As parents, burnout is not an option, we only get one chance at raising our children. Like the early morning sun, the mind of a child does not have the power to burn us with anger, hatred, lust, jealousy, and greed. Giving out love, warmth, and smiles is what a child does best. Creative exploration comes naturally to a child, while any exploration done by an adult mind comes with the precondition of expectation. That robs freedom and creativity. We as adults are accustomed to expecting some return for whatever we do. Surreptitiously, expectation also wends its way into raising our children. We fail as parents when we don’t accept how our children turn out. We accept whatever weather comes our way as we know fully well we cannot change the weather.

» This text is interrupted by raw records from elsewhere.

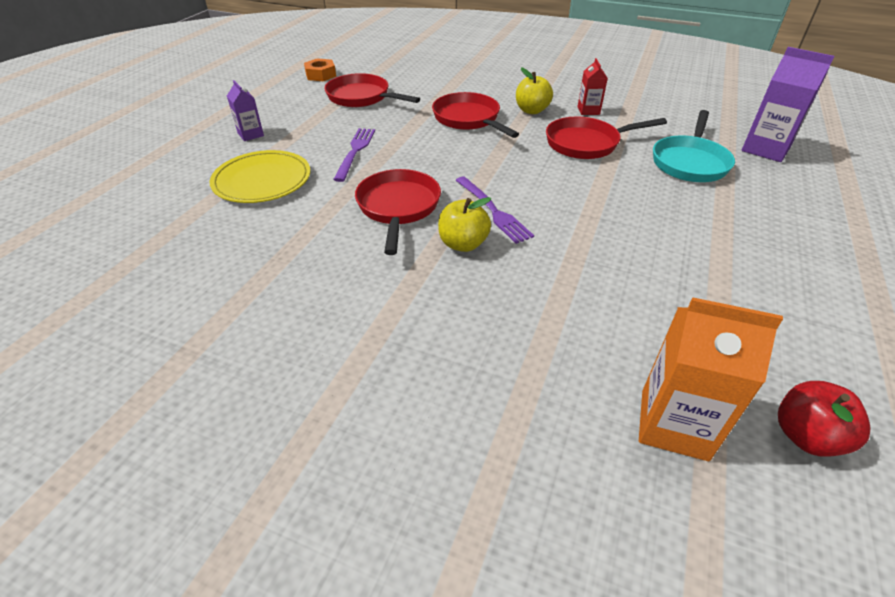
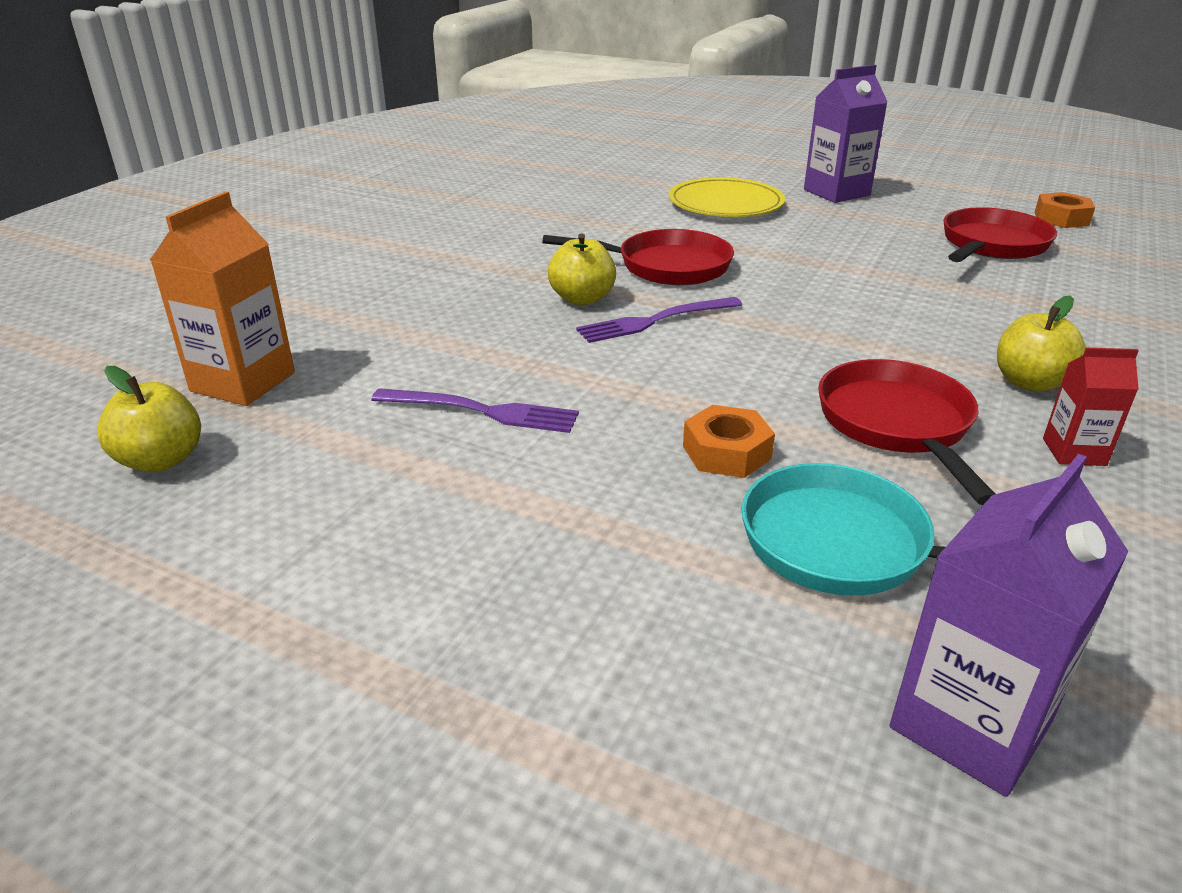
camera: 95 degrees right, 10 degrees down
(250, 134) = (836, 192): purple carton -> purple carton, size x1.77
(355, 151) = (807, 244): purple fork -> purple fork (482, 411)
(468, 119) = (953, 320): red pan -> none
(637, 188) = (726, 452): none -> orange nut
(806, 436) = (161, 460): red apple -> yellow apple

Why can’t we have the same acceptance when it comes to our children?

Our acceptance is clouded by factors such as expectation, desire, impatience, anger etc. This leads to a burnout that parents feel. Children are like blank screens on which adults project their inner drawback. Since children are not conditioned from experience they go with the flow. They live in innocence and fearlessness and the energy of young minds is not squandered on sorting through a multitude of thoughts and separating them into bins of likes and dislikes. The mind is much like a laundromat. Every day, there is a fresh load of thoughts that are spun out of the mind which need sorting, folding, and putting away. Majority of the mind’s power is directed to this activity. Just as we may get a skin burn if we expose ourselves for prolonged periods to the harsh midday sun, continued exposure of our precious awareness to the mind’s power to discriminate between likes and dislikes burns our inner peace. If we don’t dirty our mind with negative feelings, there is no need to wash the mind. We can then be like children and freely enjoy the rising and setting of our energies daily in the mind and over a lifetime in the body.